Items listed in a dataset:
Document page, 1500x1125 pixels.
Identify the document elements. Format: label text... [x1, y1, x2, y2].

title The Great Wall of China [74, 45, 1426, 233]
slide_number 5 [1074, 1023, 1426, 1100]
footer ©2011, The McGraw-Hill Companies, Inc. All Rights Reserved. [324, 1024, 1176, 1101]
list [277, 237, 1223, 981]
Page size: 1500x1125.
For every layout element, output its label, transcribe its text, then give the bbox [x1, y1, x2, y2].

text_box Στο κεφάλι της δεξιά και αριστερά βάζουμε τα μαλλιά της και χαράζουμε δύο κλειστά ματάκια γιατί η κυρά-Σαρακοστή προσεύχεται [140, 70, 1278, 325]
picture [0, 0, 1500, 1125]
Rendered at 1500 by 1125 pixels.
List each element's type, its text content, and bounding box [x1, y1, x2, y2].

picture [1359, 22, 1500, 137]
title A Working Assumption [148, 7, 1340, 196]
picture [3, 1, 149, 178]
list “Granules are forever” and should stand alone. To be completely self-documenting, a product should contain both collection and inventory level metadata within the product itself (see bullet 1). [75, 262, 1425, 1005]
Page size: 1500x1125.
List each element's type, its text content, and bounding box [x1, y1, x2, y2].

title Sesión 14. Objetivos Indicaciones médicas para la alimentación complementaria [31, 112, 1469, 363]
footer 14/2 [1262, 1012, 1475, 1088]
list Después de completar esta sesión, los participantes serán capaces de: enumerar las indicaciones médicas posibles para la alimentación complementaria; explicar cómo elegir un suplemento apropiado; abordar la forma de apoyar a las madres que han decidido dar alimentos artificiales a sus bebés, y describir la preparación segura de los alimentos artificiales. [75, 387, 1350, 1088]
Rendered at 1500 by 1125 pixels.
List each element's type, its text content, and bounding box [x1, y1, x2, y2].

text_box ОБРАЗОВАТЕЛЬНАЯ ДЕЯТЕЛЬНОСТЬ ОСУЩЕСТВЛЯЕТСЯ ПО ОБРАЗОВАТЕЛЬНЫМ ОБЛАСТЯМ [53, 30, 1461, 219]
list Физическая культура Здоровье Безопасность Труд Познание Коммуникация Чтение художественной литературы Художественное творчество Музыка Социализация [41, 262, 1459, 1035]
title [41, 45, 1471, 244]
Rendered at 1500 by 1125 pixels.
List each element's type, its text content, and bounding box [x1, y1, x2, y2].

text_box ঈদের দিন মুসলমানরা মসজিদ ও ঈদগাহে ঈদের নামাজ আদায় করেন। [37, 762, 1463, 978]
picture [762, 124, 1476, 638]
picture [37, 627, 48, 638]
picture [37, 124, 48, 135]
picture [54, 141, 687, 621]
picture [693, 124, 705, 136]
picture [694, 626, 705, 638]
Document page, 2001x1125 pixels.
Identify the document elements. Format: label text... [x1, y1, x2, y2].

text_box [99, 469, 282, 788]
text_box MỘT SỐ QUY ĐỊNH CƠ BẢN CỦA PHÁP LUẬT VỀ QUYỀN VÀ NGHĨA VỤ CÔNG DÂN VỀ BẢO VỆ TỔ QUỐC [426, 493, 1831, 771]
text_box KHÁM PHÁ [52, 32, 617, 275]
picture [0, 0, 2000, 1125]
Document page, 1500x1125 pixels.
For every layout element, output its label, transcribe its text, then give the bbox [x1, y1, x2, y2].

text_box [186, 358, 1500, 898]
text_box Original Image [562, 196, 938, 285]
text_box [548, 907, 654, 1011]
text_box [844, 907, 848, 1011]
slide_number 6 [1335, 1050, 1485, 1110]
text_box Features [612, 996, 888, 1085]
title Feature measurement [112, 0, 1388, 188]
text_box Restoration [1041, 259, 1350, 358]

What to work on
With no line skipped, repeat the records exactly.

Answer box
Document page, 1500x1125 pixels.
Identify the document elements. Format: label text... [x1, y1, x2, y2].

title The Great Wall of China [74, 45, 1426, 233]
slide_number 5 [1074, 1023, 1426, 1100]
footer ©2011, The McGraw-Hill Companies, Inc. All Rights Reserved. [324, 1024, 1176, 1101]
list [277, 237, 1223, 981]
Page size: 1500x1125.
For every layout element, output its label, transcribe its text, then give the bbox [x1, y1, x2, y2].

text_box Στο κεφάλι της δεξιά και αριστερά βάζουμε τα μαλλιά της και χαράζουμε δύο κλειστά ματάκια γιατί η κυρά-Σαρακοστή προσεύχεται [140, 70, 1278, 325]
picture [0, 0, 1500, 1125]
Rendered at 1500 by 1125 pixels.
List each element's type, its text content, and bounding box [x1, y1, x2, y2].

picture [1359, 22, 1500, 137]
title A Working Assumption [148, 7, 1340, 196]
picture [3, 1, 149, 178]
list “Granules are forever” and should stand alone. To be completely self-documenting, a product should contain both collection and inventory level metadata within the product itself (see bullet 1). [75, 262, 1425, 1005]
Page size: 1500x1125.
List each element's type, its text content, and bounding box [x1, y1, x2, y2].

title Sesión 14. Objetivos Indicaciones médicas para la alimentación complementaria [31, 112, 1469, 363]
footer 14/2 [1262, 1012, 1475, 1088]
list Después de completar esta sesión, los participantes serán capaces de: enumerar las indicaciones médicas posibles para la alimentación complementaria; explicar cómo elegir un suplemento apropiado; abordar la forma de apoyar a las madres que han decidido dar alimentos artificiales a sus bebés, y describir la preparación segura de los alimentos artificiales. [75, 387, 1350, 1088]
Rendered at 1500 by 1125 pixels.
List each element's type, its text content, and bounding box [x1, y1, x2, y2].

text_box ОБРАЗОВАТЕЛЬНАЯ ДЕЯТЕЛЬНОСТЬ ОСУЩЕСТВЛЯЕТСЯ ПО ОБРАЗОВАТЕЛЬНЫМ ОБЛАСТЯМ [53, 30, 1461, 219]
list Физическая культура Здоровье Безопасность Труд Познание Коммуникация Чтение художественной литературы Художественное творчество Музыка Социализация [41, 262, 1459, 1035]
title [41, 45, 1471, 244]
Rendered at 1500 by 1125 pixels.
List each element's type, its text content, and bounding box [x1, y1, x2, y2].

text_box ঈদের দিন মুসলমানরা মসজিদ ও ঈদগাহে ঈদের নামাজ আদায় করেন। [37, 762, 1463, 978]
picture [762, 124, 1476, 638]
picture [37, 627, 48, 638]
picture [37, 124, 48, 135]
picture [54, 141, 687, 621]
picture [693, 124, 705, 136]
picture [694, 626, 705, 638]
Document page, 2001x1125 pixels.
Identify the document elements. Format: label text... [x1, y1, x2, y2].

text_box [99, 469, 282, 788]
text_box MỘT SỐ QUY ĐỊNH CƠ BẢN CỦA PHÁP LUẬT VỀ QUYỀN VÀ NGHĨA VỤ CÔNG DÂN VỀ BẢO VỆ TỔ QUỐC [426, 493, 1831, 771]
text_box KHÁM PHÁ [52, 32, 617, 275]
picture [0, 0, 2000, 1125]
Document page, 1500x1125 pixels.
For every layout element, output its label, transcribe its text, then give the bbox [x1, y1, x2, y2].

text_box [186, 358, 1500, 898]
text_box Original Image [562, 196, 938, 285]
text_box [548, 907, 654, 1011]
text_box [844, 907, 848, 1011]
slide_number 6 [1335, 1050, 1485, 1110]
text_box Features [612, 996, 888, 1085]
title Feature measurement [112, 0, 1388, 188]
text_box Restoration [1041, 259, 1350, 358]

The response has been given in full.